### PROBLEM STATEMENT
Please give the entries again in full and exactly, without any picture.

(Excerpts from a dataset)
________________________
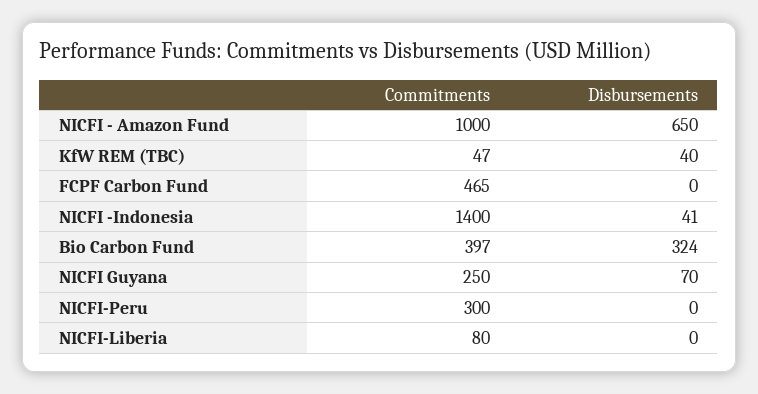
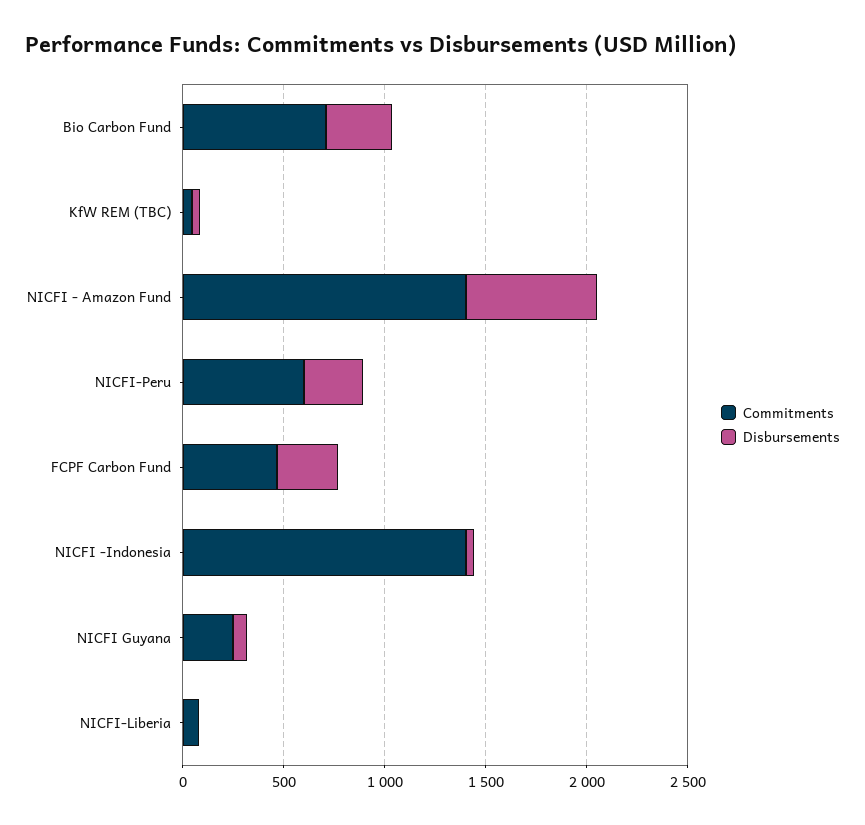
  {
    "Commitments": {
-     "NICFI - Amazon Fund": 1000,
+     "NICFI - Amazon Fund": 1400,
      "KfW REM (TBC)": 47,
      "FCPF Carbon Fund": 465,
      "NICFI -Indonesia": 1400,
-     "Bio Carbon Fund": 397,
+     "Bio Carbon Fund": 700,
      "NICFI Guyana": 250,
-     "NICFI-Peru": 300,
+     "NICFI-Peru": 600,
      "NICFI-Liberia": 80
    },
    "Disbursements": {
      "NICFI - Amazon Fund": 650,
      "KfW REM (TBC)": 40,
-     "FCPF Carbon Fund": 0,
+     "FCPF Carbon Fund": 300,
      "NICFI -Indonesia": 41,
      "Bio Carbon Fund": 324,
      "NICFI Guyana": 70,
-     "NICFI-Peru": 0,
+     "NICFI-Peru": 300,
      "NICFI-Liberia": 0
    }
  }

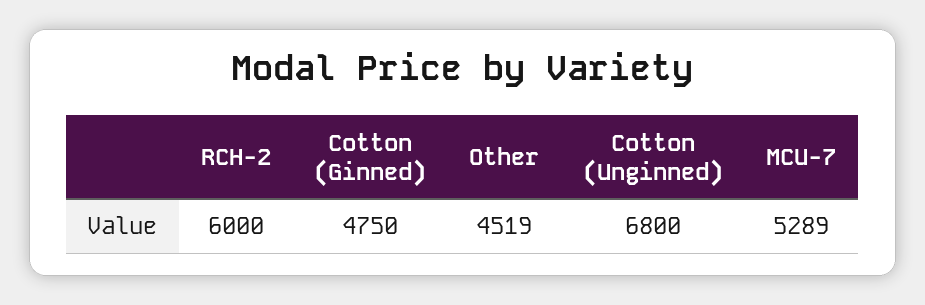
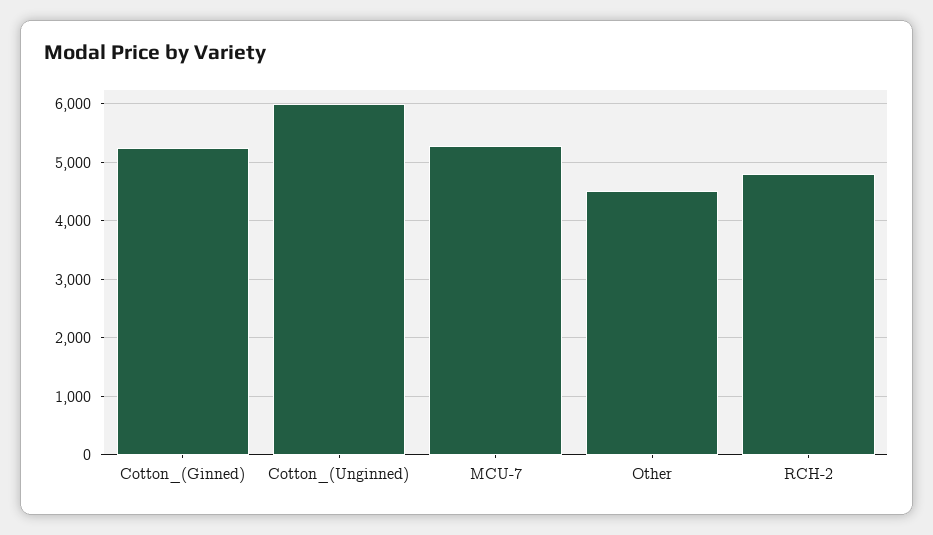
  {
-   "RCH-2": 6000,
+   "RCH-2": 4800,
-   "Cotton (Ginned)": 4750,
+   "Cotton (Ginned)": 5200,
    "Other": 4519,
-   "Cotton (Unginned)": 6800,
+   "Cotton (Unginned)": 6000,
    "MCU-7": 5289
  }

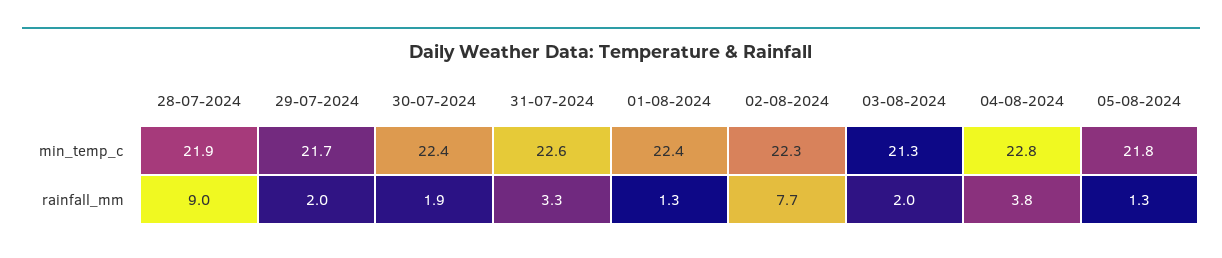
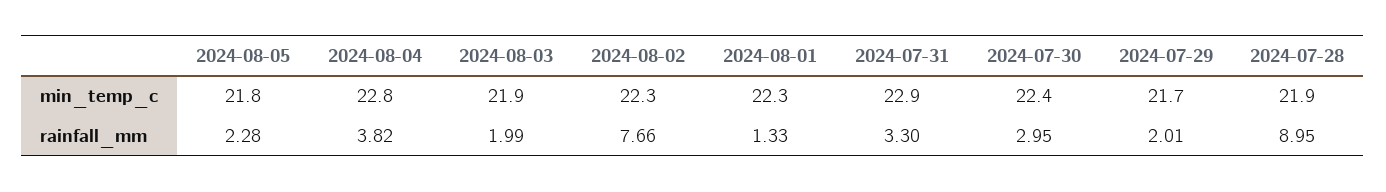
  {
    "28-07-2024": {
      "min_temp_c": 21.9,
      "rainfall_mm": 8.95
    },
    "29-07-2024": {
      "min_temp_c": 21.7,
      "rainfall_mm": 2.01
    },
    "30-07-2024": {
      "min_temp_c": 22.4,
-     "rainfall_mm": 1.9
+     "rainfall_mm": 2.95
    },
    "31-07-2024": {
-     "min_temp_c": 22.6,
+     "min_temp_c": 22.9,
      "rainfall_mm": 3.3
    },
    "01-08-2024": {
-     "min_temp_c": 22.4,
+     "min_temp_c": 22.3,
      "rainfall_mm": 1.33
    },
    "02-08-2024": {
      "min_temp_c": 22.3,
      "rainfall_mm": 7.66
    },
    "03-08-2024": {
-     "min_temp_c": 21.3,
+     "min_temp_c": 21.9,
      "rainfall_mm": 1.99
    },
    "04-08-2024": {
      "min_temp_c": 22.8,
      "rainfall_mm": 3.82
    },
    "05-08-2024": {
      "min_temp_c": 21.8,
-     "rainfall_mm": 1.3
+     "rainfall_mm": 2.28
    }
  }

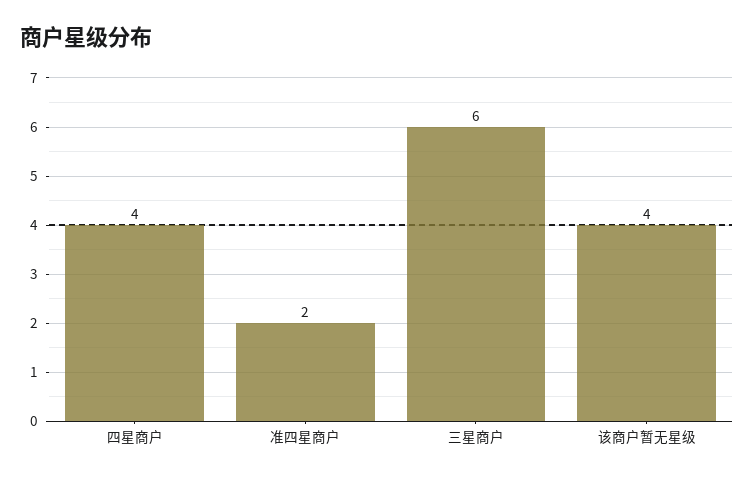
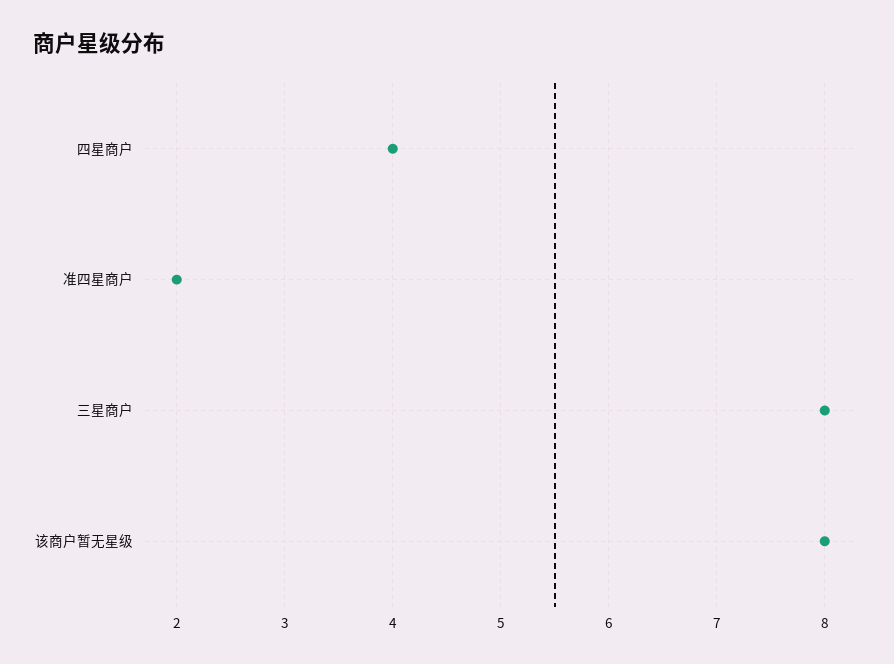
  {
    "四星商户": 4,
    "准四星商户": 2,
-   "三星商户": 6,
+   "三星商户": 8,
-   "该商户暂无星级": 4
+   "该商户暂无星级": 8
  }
________________________
### RESPONSE TO THE EXERCISE
  {
    "Commitments": {
-     "NICFI - Amazon Fund": 1000,
+     "NICFI - Amazon Fund": 1400,
      "KfW REM (TBC)": 47,
      "FCPF Carbon Fund": 465,
      "NICFI -Indonesia": 1400,
-     "Bio Carbon Fund": 397,
+     "Bio Carbon Fund": 700,
      "NICFI Guyana": 250,
-     "NICFI-Peru": 300,
+     "NICFI-Peru": 600,
      "NICFI-Liberia": 80
    },
    "Disbursements": {
      "NICFI - Amazon Fund": 650,
      "KfW REM (TBC)": 40,
-     "FCPF Carbon Fund": 0,
+     "FCPF Carbon Fund": 300,
      "NICFI -Indonesia": 41,
      "Bio Carbon Fund": 324,
      "NICFI Guyana": 70,
-     "NICFI-Peru": 0,
+     "NICFI-Peru": 300,
      "NICFI-Liberia": 0
    }
  }

  {
-   "RCH-2": 6000,
+   "RCH-2": 4800,
-   "Cotton (Ginned)": 4750,
+   "Cotton (Ginned)": 5200,
    "Other": 4519,
-   "Cotton (Unginned)": 6800,
+   "Cotton (Unginned)": 6000,
    "MCU-7": 5289
  }

  {
    "28-07-2024": {
      "min_temp_c": 21.9,
      "rainfall_mm": 8.95
    },
    "29-07-2024": {
      "min_temp_c": 21.7,
      "rainfall_mm": 2.01
    },
    "30-07-2024": {
      "min_temp_c": 22.4,
-     "rainfall_mm": 1.9
+     "rainfall_mm": 2.95
    },
    "31-07-2024": {
-     "min_temp_c": 22.6,
+     "min_temp_c": 22.9,
      "rainfall_mm": 3.3
    },
    "01-08-2024": {
-     "min_temp_c": 22.4,
+     "min_temp_c": 22.3,
      "rainfall_mm": 1.33
    },
    "02-08-2024": {
      "min_temp_c": 22.3,
      "rainfall_mm": 7.66
    },
    "03-08-2024": {
-     "min_temp_c": 21.3,
+     "min_temp_c": 21.9,
      "rainfall_mm": 1.99
    },
    "04-08-2024": {
      "min_temp_c": 22.8,
      "rainfall_mm": 3.82
    },
    "05-08-2024": {
      "min_temp_c": 21.8,
-     "rainfall_mm": 1.3
+     "rainfall_mm": 2.28
    }
  }

  {
    "四星商户": 4,
    "准四星商户": 2,
-   "三星商户": 6,
+   "三星商户": 8,
-   "该商户暂无星级": 4
+   "该商户暂无星级": 8
  }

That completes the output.